DETROIT (AP) — Un hombre que pasó casi 21 años en prisión por la muerte de dos cazadores de Michigan aceptó un acuerdo de 5,25 millones de dólares después de acusar a la policía de no entregar pruebas que podrían haberlo ayudado en el juicio, dijo un abogado el lunes.
Jeff Titus fue puesto en libertad en 2023 y sus condenas por asesinato fueron borradas a petición de los fiscales. La Clínica de Inocencia de la Facultad de Derecho de la Universidad de Michigan y dos investigadores lograron que las autoridades reconocieran que un asesino en serie de Ohio podría haber sido la persona que mató a los cazadores en 1990.
Titus había declarado durante mucho tiempo su inocencia.
“Ha sido un largo camino para Jeff”, dijo el abogado Wolf Mueller. “Tiene 74 años. Perdió dos décadas de su vida. El dinero no compensa la pérdida de décadas, pero le permite dejar atrás esta parte de su vida”.
Un correo electrónico en busca de comentarios del abogado que defendió a un detective de homicidios retirado en la demanda no recibió respuesta de inmediato.
Doug Estes y Jim Bennett fueron asesinados a tiros cerca de la propiedad de Titus en el condado de Kalamazoo en 1990. Titus inicialmente fue absuelto como sospechoso, pero se presentaron cargos de asesinato en su contra 12 años después. Los fiscales retrataron a Titus como un exaltado al que no le gustaban los intrusos.
Los estudiantes y el personal de la facultad de derecho de la Universidad de Michigan intentaban conseguirle un nuevo juicio cuando se descubrió en la oficina del sheriff del condado un expediente de 30 páginas de la investigación original. Fue un éxito de taquilla: se refería a un sospechoso alternativo, Thomas Dillon de Magnolia, Ohio.
Jacinda Davis, de la cadena de televisión Investigation Discovery, y Susan Simpson, a través del podcast “Undisclosed”, habían planteado dudas sobre la culpabilidad de Titus y ventilado preguntas sobre el posible papel de Dillon.
Dillon murió en prisión en 2011. Fue arrestado en 1993 y finalmente se declaró culpable de matar a cinco personas en Ohio que habían estado cazando, pescando o haciendo jogging.
La demanda que se resolvió el lunes no se centró en Dillon como sospechoso alternativo. Más bien, la policía fue acusada de violar los derechos de Titus al no compartir información que podría haber puesto en duda el testimonio del juicio de un testigo clave, dijo Mueller.

Material proporcionado:
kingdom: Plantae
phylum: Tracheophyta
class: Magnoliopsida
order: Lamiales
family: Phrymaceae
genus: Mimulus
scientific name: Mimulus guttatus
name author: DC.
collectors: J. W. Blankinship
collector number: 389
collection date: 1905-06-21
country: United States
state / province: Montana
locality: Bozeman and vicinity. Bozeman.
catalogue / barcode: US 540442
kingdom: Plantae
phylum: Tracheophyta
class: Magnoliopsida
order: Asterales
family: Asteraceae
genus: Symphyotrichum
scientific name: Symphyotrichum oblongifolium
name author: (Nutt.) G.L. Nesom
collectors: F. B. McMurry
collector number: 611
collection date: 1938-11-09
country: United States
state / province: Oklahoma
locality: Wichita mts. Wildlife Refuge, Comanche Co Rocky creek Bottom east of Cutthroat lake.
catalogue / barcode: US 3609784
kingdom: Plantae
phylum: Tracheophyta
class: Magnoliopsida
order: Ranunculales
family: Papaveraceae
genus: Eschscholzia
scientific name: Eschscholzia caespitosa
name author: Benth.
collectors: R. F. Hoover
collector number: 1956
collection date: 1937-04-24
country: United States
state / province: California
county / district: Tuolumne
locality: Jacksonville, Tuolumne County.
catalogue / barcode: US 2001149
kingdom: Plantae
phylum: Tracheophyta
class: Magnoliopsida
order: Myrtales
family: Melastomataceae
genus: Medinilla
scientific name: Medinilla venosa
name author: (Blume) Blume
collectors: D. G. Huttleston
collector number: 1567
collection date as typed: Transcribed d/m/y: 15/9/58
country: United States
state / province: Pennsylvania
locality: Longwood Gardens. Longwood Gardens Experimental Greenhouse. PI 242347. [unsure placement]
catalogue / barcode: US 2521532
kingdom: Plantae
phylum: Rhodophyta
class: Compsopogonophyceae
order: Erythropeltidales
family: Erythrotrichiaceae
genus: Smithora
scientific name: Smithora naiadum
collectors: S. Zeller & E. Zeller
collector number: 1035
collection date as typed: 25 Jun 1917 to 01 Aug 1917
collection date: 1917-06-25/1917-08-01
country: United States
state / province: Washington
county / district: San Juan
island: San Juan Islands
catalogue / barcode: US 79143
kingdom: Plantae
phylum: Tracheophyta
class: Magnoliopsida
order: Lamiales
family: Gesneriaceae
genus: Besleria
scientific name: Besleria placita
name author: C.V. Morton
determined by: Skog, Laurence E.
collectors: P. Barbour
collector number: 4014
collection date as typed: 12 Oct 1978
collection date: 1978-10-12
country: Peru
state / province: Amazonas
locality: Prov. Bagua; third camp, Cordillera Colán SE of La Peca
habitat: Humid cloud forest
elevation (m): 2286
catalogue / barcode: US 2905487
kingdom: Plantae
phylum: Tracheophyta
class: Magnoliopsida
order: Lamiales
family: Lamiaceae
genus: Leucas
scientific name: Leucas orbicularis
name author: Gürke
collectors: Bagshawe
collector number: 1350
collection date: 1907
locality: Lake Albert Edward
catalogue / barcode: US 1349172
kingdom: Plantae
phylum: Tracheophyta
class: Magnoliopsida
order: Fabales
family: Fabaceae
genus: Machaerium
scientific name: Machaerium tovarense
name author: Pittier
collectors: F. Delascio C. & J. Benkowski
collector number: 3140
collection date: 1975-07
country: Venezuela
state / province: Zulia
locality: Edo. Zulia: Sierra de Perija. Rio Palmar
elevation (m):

Tus instrucciones: Copia del artículo sobre el caso de Jeff Titus el fragmento comprendido entre "DETROIT (AP) —" y "abogado el lunes.", ambos incluidos.

Respuesta a la tarea:
DETROIT (AP) — Un hombre que pasó casi 21 años en prisión por la muerte de dos cazadores de Michigan aceptó un acuerdo de 5,25 millones de dólares después de acusar a la policía de no entregar pruebas que podrían haberlo ayudado en el juicio, dijo un abogado el lunes.